The Labor Department said Friday that U.S. employers added 272,000 workers in May, all but eliminating the possibility of the Federal Reserve cutting interest rates early this summer.
Hiring was very strong in May, with the unemployment rate rising to 4% despite a slight decline in the labor force participation rate.
Economists had expected payrolls to increase by 182,000 and the unemployment rate to remain stable at 3.9% from the previous month, according to Econoday.
Over the past three months, the economy added 249,000 jobs.
The number of private sector employees increased by 229,000, up from 158,000 in the previous month. The number of employees in the goods production sector increased by 25,000, while the number of employees in the construction sector increased by 21,000 and the number of employees in the manufacturing sector increased by 8,000.
The private sector services sector added 204,000 jobs. Employment gains were broad-based, with gains in wholesale trade, retail trade, transport and public works, financial services, business services, leisure and hospitality, education, and health care.
43,000 jobs were created in the public sector.
The better-than-expected employment data is likely to postpone hopes of a rate cut until later this year or next.
Average hourly earnings, a closely watched inflation gauge, rose 0.4% from April, double the month-on-month increase and beating expectations of 0.3%. Year-on-year earnings rose 4.1%, accelerating from April’s 3.9% year-on-year increase, which economists had expected to remain steady.
The April estimate was revised down by 10,000 to 165,000, while the March estimate was revised down by 5,000 to 310,000.
In December, the Fed said it would probably do so through rate hikes, and officials projected three rate cuts in 2024. Prices in bond and derivatives markets had suggested the Fed would cut rates as many as six times from its March meeting. After the Fed surprised many investors in January by suggesting it wasn’t prepared to cut rates at its March meeting, many investors believed cuts would begin at its next meeting in May.
Strong inflation reports in the first three months of the year dashed hopes for a rate cut earlier this year.
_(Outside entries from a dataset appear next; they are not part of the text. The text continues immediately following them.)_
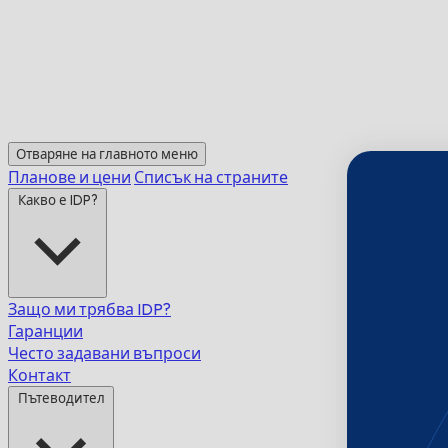
Отваряне на главното меню
Планове и цени
Списък на страните
Какво е IDP?
Защо ми трябва IDP?
Гаранции
Често задавани въпроси
Контакт
Пътеводител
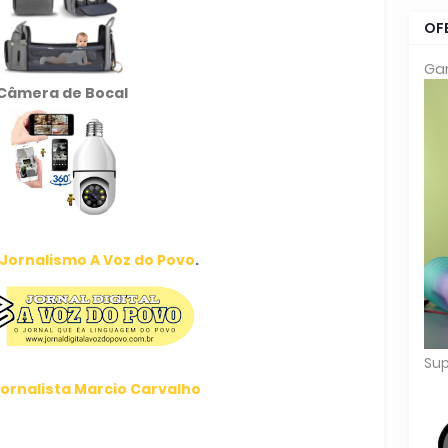
OF
Gar
Câmera de Bocal
Jornalismo A Voz do Povo
.
Sup
ornalista Marcio Carvalho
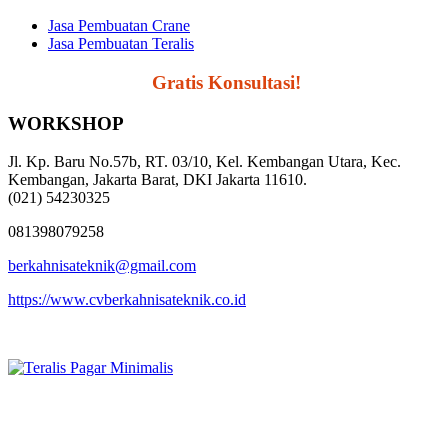
Jasa Pembuatan Crane
Jasa Pembuatan Teralis
Segera Hubungi,
Gratis Konsultasi!
WORKSHOP
Jl. Kp. Baru No.57b, RT. 03/10, Kel. Kembangan Utara, Kec.
Kembangan, Jakarta Barat, DKI Jakarta 11610.
(021) 54230325
081398079258
berkahnisateknik@gmail.com
https://www.cvberkahnisateknik.co.id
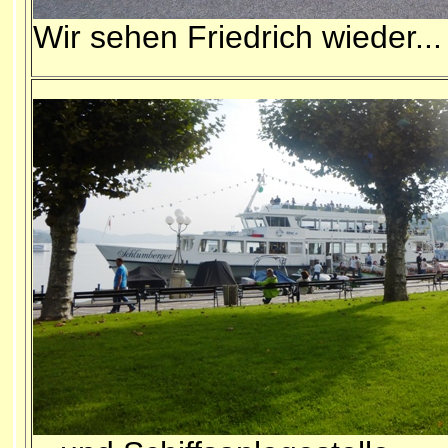
Wir sehen Friedrich wieder...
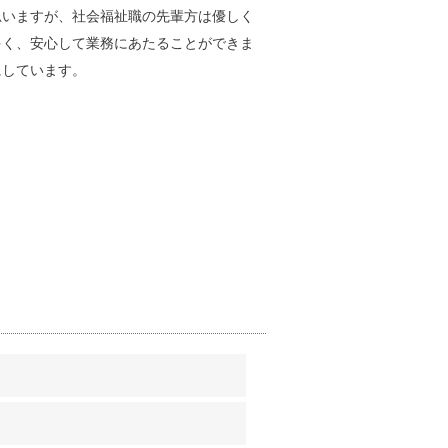
いますが、社会福祉職の先輩方は優しく
多く、安心して業務にあたることができま
にしています。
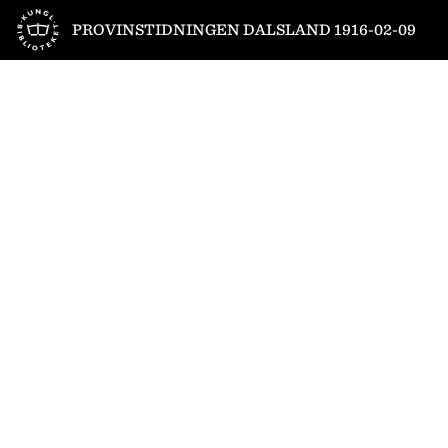
Till startsidan
PROVINSTIDNINGEN DALSLAND 1916-02-09
1
/
4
Just before the release of the May jobs report, futures markets were predicting a near zero chance of a rate cut at next week’s Fed meeting, a one in five chance of a cut in July, a 68% chance of a cut in September, an 80% chance of a cut in November, and a 94% chance of a cut in December.
Immediately after the figures were released, the odds changed: July odds fell to under 10%, September odds rose to 54%, November odds fell to 68% and December odds dropped to 88%, according to federal funds futures prices.
The Federal Reserve typically cuts interest rates when it believes the economy is weakening. Growth was very strong last year, especially in the second half of the year, but economists saw the Fed’s rate hikes from March 2022 to July 2023 as a major drag on growth and the labor market this year. Growth slowed to 1.3% in the first quarter of this year.
Some Democratic politicians, progressive economists and Wall Street analysts say the Fed is risking an unnecessary recession by refraining from cutting rates, even as central bank officials, including Chairman Jerome Powell, argue that the strength of the labor market and the overall economy gives them room to be patient.